Peter Chen, MD, a pulmonary critical care physician, and research coordinators Susan Jackman and Antonina Caudill, spoke of leading a first-in-human monoclonal antibody trial.

In 2019, Chen primarily conducted basic science on influenza-mediated lung injury. But in early March he cared for his first confirmed COVID-19 patient, marking the start of a “very, very painful” period in which intensive care unit teams were stretched “five times beyond our means,” he said in his 2021 oral history interview.

That month, he led early and influential trials, leveraging his lab for the challenging process of collecting and processing COVID-19 samples.

“Usually, you'd have a centralized lab that would handle processing, but we literally processed the samples in my lab—I personally processed a lot of blood on nights and weekends, and the research coordinators were here even after I was,” he said.

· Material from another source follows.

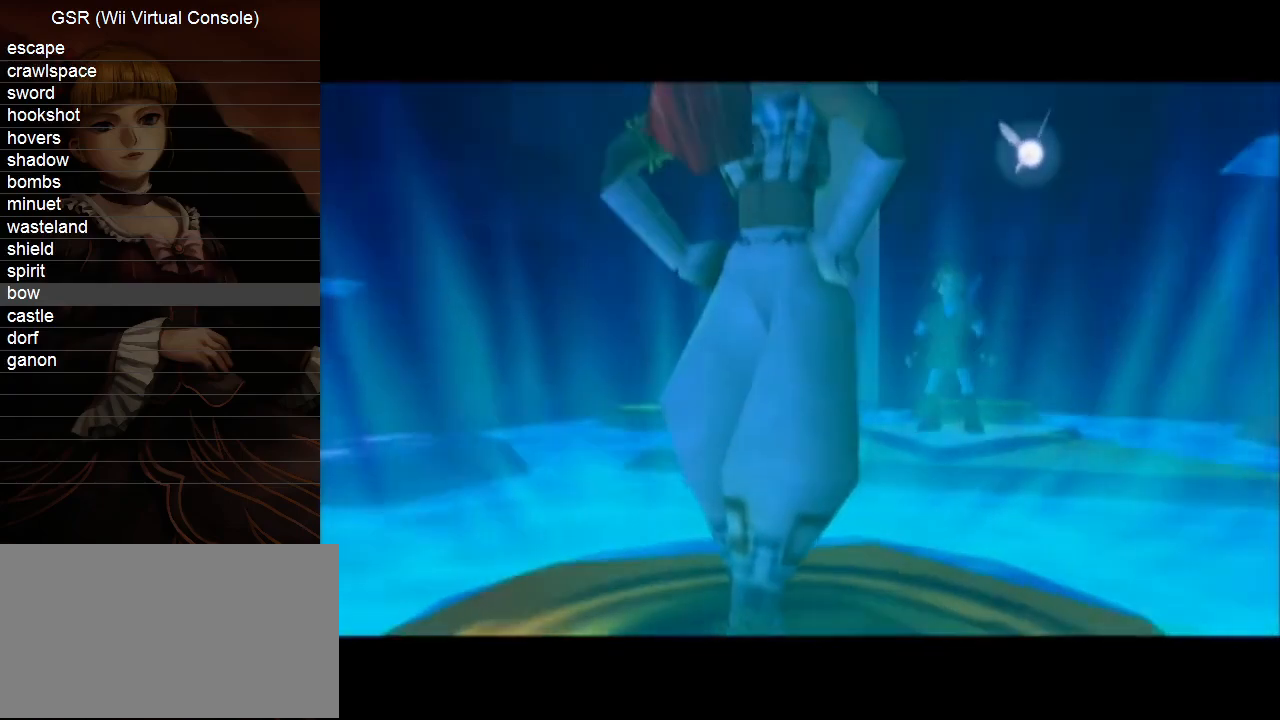
{"buttons": [], "left_stick": "center", "right_stick": "center", "events": [[17, "A", "down"], [83, "A", "up"], [100, "B", "down"], [150, "B", "up"], [167, "A", "down"], [200, "A", "up"], [233, "B", "down"], [300, "A", "down"], [300, "B", "up"], [333, "A", "up"], [367, "B", "down"], [417, "A", "down"], [417, "B", "up"], [450, "A", "up"]]}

Chen’s best lessons learned: Prioritize open communication above and below you, and put a structure in place.

“Having a team and understanding you can’t do this by yourself—those are the main things you can do to prepare for something like this,” he said.

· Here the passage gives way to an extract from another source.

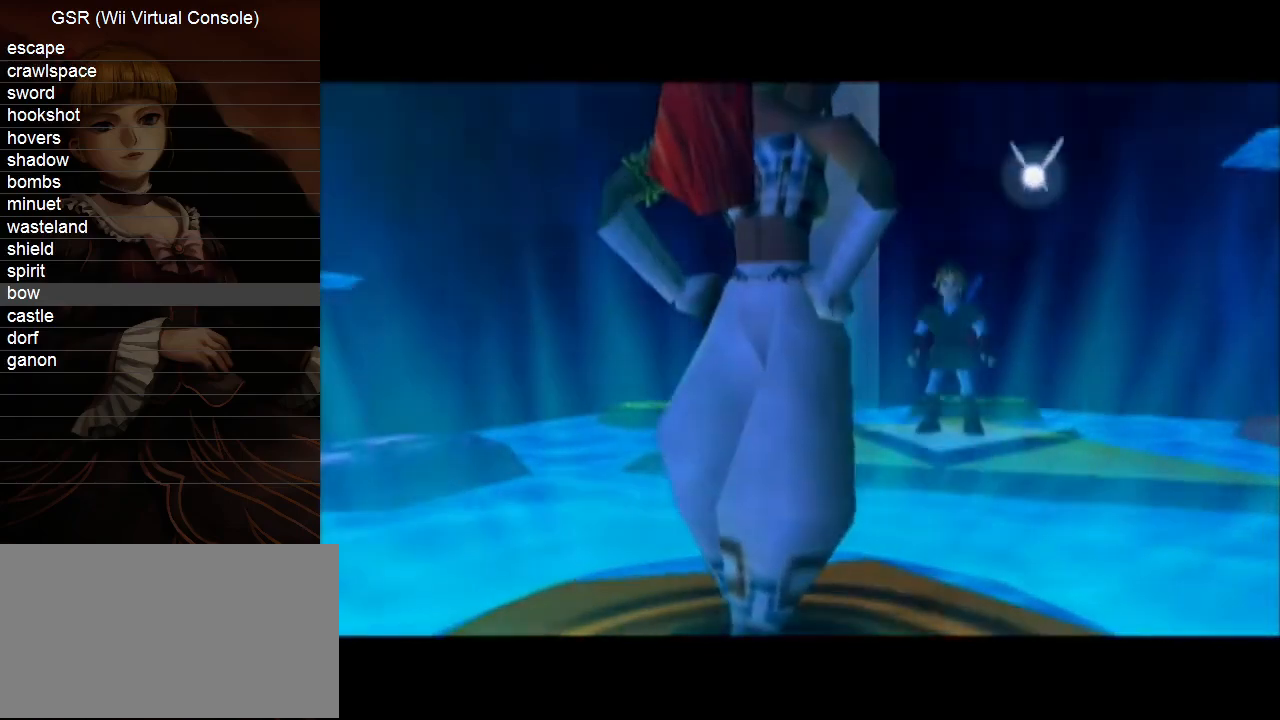
{"buttons": [], "left_stick": "center", "right_stick": "center", "events": [[17, "B", "down"], [50, "A", "down"], [50, "B", "up"], [100, "A", "up"], [100, "B", "down"], [167, "A", "down"], [167, "B", "up"], [233, "A", "up"], [267, "B", "down"], [333, "A", "down"], [333, "B", "up"], [350, "A", "up"], [417, "A", "down"], [417, "B", "down"], [450, "B", "up"], [483, "A", "up"]]}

"Having a team and understanding you can’t do this by yourself—those are the main things you can do to prepare for something like this."


Communicating With Community

The archive also details the health system’s COVID-19 vaccination campaigns. In an interview, Linda Burnes Bolton, DrPH, RN, said decades of partnerships in Los Angeles communities, plus its diverse nursing staff, helped built trust with the vaccine hesitant.

“Having one-on-one conversations is still a successful way of getting more people to take the vaccine,” said Burnes Bolton, who in 2020 acted as chief health equity officer. “So, we had to do our homework. We had to get back out there in the community to tell folks, ‘We care about you, and we want you to be treated well.’”



A Universal Effort

In building the archive, Selya prioritized a diversity of perspectives—each shaped by professional and social roles and marked by feelings such as fear, grief and pride.

“Each of these experiences are relevant, and I approached the archive from as many angles as possible,” she said. “It’s going to be a while before we fully understand the impact the pandemic had on American society, because it did not happen in a vacuum. The more information we have, the better.”

Mostly, the material tells a cohesive story of a shared sense of responsibility and duty to patients, co-workers and the community, she said.

“I was so impressed with everyone’s willingness to be helpful in the crisis,” Selya said. “It speaks well for the culture at Cedars-Sinai: People here are well-trained experts dedicated to their fields, and the sense of obligation to the organization really pulled everyone together.”